Amidst the tempest produced among politicians and the mainstream press over the Obama administration’s decision to replace Andrew Jackson with Harriet Tubman on the $20 bill, no one bothers to ask some very simple questions: Why does the $20 bill say: “Federal Reserve Note” on it? Doesn’t the term “note” connote a promissory note, which entails a promise to pay something? What exactly is the $20 “Federal Reserve Note” promising to pay? How and when is the promise fulfilled? When does the note come due? Can holders of the $20 bill demand to be paid now? If not, when?
The answers to those questions are rooted in the monetary system that was originally established for the United States under the U.S. Constitution and in the abandonment of that system during the Franklin Roosevelt administration.
Under the original system, the official money of the United States consisted of gold coins and silver coins. The Framers wanted it that way because they knew what public officials historically did with paper money — they inflate its quantity in order to finance ever-growing government expenditures. After the hyperinflation of the Continental Currency in the Revolutionary War, and knowing about similar experiences in history, the last thing our American ancestors wanted was a system of paper money for the United States.
The Constitution — the document that called into existence the federal government — established the official monetary system within the federal government framework. That monetary system was based on gold coins and silver coins being the official money of the American people.
We know this for two reasons: The wording in the Constitution itself and by the fact that the U.S. government began minting gold coins and silver coins soon after it was called into existence.
The Constitution called into existence a government of limited, enumerated powers. If a power wasn’t enumerated, it could not be exercised. Therefore, to determine whether the federal government is authorized to exercise a particular power, the appropriate course of action is to examine the document to see if a particular power is authorized.
It’s different with the states.

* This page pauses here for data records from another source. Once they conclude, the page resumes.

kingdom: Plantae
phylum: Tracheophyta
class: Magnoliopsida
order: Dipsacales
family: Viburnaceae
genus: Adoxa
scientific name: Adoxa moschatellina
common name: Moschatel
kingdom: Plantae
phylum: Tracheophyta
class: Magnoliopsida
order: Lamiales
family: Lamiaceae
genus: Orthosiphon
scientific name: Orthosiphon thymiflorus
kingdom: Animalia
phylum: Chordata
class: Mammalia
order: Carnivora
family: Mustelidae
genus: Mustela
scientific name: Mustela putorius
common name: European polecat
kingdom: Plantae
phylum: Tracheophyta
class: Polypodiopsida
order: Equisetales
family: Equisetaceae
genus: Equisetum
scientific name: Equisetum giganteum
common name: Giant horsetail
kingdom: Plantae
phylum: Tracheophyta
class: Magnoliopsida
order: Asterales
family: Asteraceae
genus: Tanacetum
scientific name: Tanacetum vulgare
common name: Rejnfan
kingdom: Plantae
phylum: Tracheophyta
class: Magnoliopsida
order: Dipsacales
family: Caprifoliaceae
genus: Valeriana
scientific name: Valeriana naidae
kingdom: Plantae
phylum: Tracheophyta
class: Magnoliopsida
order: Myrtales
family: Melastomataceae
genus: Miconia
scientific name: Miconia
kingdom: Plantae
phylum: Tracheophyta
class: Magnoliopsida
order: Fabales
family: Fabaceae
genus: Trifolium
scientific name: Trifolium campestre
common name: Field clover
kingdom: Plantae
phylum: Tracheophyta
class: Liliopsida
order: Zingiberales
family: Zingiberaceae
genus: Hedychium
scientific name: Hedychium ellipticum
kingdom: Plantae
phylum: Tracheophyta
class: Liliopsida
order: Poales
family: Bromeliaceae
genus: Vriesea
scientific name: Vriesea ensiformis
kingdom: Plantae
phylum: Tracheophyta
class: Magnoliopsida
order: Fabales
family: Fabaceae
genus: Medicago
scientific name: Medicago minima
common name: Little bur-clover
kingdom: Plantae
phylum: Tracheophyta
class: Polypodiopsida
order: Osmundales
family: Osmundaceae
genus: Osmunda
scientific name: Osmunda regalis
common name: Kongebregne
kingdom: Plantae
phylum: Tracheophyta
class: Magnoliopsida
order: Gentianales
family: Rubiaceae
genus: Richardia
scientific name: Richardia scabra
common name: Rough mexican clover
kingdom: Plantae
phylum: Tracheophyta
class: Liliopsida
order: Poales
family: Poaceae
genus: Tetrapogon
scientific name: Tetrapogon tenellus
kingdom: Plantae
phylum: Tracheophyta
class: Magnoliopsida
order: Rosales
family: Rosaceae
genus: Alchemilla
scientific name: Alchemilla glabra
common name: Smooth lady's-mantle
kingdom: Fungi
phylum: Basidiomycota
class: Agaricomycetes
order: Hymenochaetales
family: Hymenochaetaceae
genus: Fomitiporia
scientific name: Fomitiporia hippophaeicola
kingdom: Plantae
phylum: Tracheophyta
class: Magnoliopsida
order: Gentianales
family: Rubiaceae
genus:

Under the Constitution, the states were authorized to exercise whatever powers they wanted unless such powers were expressly prohibited in the Constitution (or unless they were prohibited by the state’s constitution).
Thus, the inquiry on the constitutionality of state powers is different than it is with federal powers. For state powers, one searches the document to see if there is a prohibition on it, while with federal powers one searches the document to see if there is an express authorization of it.
The Constitution expressly forbade the state governments from making anything but gold coins and silver coins “legal tender” or official money. The states were also expressly prohibited from issuing paper money or, as the Constitution put, emitting bills of credit.
The Constitution also failed to delegate a power to issue paper money (or emit bills of credit) to the federal government. The express federal power that was enumerated was the power to “coin money.”
The Constitution also delegated to the federal government the power to borrow money. When the government exercised that power, it would issue notes — notes that promised to pay people a certain amount in gold coins or silver coins. Everyone understood that the notes were promises to pay money, not money itself. The official money of the American people consisted of the gold coins and silver coins that the U.S. government was minting and entering into circulation.
Everything changed during the presidential administration of Franklin D. Roosevelt, who used the Great Depression as the excuse for nationalizing everyone’s gold coins, much as communist countries would nationalize people’s homes and businesses. Every American was ordered to turn in his gold holdings to the federal government, on pain of fine and imprisonment for a felony on failing to do so. Imagine that: going to jail for owning what had been the official money of the United States for some 150 years.
At the same time, U.S. officials decreed that the federal notes that promised to pay gold coins and silver coins would henceforth be the official money of the United States, notwithstanding the fact that they would continue to be called “notes” and effectively promise to pay nothing.
One of the most interesting aspects to all this is how Roosevelt and his cronies were able to permanently alter America’s monetary system based on an economic crisis that would inevitably be temporary in nature. After all, the purpose of the Constitution was to set forth a particular type of government and a particular type of monetary system. If people wanted to change the nature of the government or the monetary system, the Constitution provided a way to do that — by securing an amendment to the Constitution. The Constitution did not permit the government or the monetary system to be changed by presidential decree or legislative law, not temporarily and certainly not permanently.
Yet, that is precisely what Roosevelt did — he brought about a permanent, revolutionary change in America’s monetary system, and he did it without the constitutionally required constitutional amendment.
Even though gold coins were removed from circulation as a result of Roosevelt’s revolution, silver coins continued to freely circulate. However, as the government printed up ever-increasing amounts of paper money over the decades to fund the ever-growing expenditures of the welfare-warfare state way of life that Roosevelt’s revolution also brought to America, silver coins were ultimately driven out of circulation owing to their high value relative to the federal government’s ever-increasing quantity of paper bills and notes.
And so it is that today we have a monetary system of paper money, which was never intended to be the official money of the United States. In a bitterly ironic way, the verbiage on the paper money — “Federal Reserve Note” — serves as a constant reminder to the American people that a paper-money system was not what America was founded on. It also serves to remind us of how our monetary system was changed in a very fundamental way without even the semblance of a constitutional amendment.
Tubman or Jackson? Who cares? We’re talking about notes, not real money and certainly not the money that the Constitution established for America.